About 5 per cent of adults have ended contributions into their pension pots to save money as inflation hits a 40- year high of 9.4 per cent.
A further 6 per cent are thinking about pausing contributions and 9 per cent may consider doing so, according to an Opinium survey of 2,000 adults commissioned by Canada Life, the insurance and financial services group.
About eight in ten working adults had a pension in April 2020, up from fewer than five in ten in 2012 before the automatic enrolment scheme — which requires eligible employees to opt out rather than opt in to a pension — was introduced. The proportion of working adults with a pension rose until 2020, the first year to record stagnant levels of participation, figures from the Office for National Statistics show.

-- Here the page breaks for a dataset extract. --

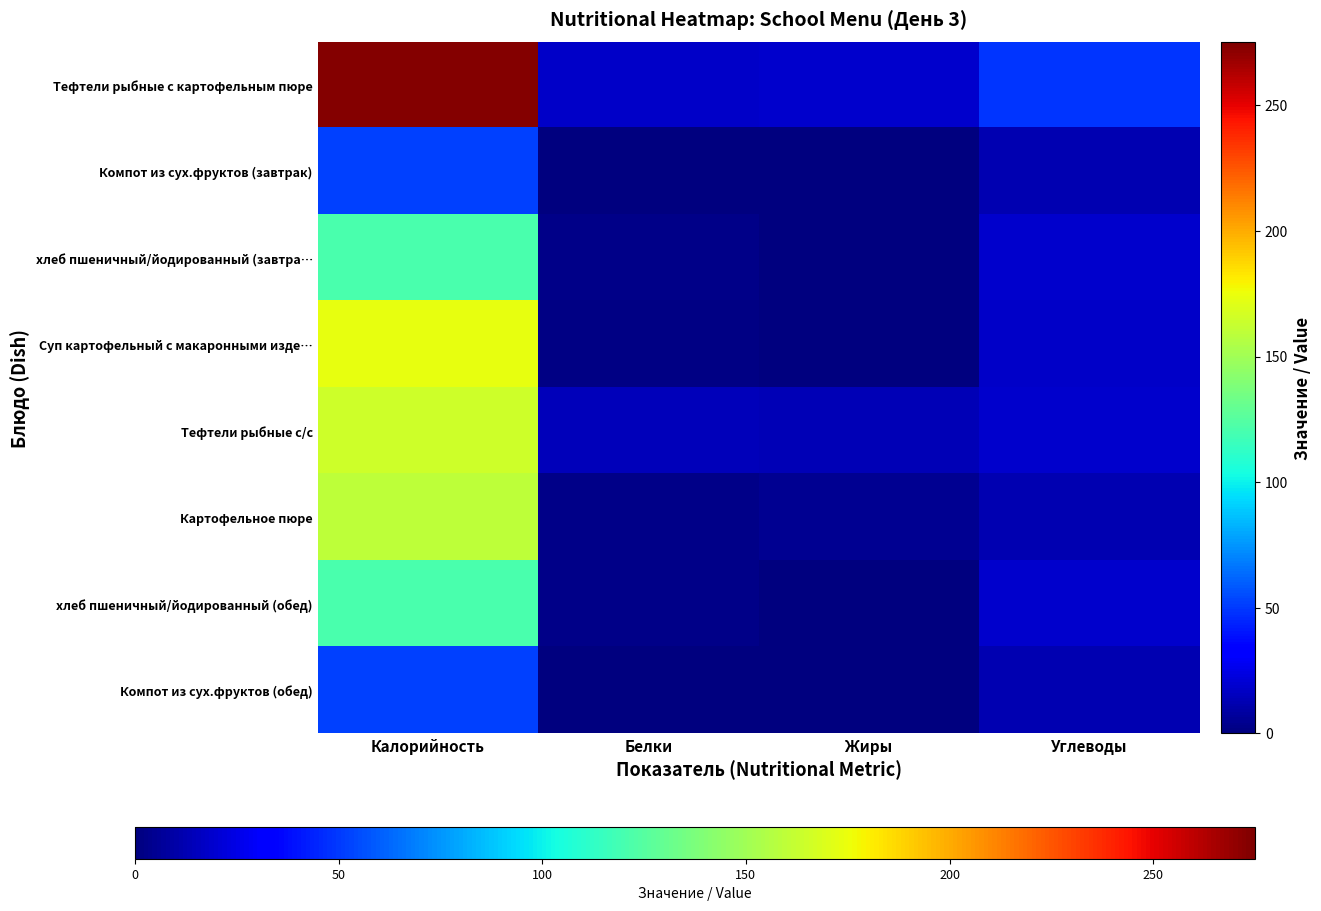

How many series are shown in this chart?

8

Modelling by Canada Life found that if a worker on £50,000 and 8 per cent pension contributions opted out of a company scheme for a year, it could, depending on their age, lead to a 4 per cent fall in the value of their final pension. Andrew Tully, technical director at Canada Life, said employees considering rejoining their company pensions should be aware they can typically only choose to start or stop contributions once a year.
“It’s understandable that people feeling the pinch are considering opting out,” he said. “Affording food and heating will take priority over saving. However, it’s important to remember to rejoin a scheme as their financial situation improves.”
The squeeze on household finances is expected only to worsen as the year goes on. The Bank of England expects that inflation will exceed 11 per cent in October, when winter energy bills are calculated. The Bank’s rate-setting committee meets today to decide whether to raise interest rates for a sixth consecutive time.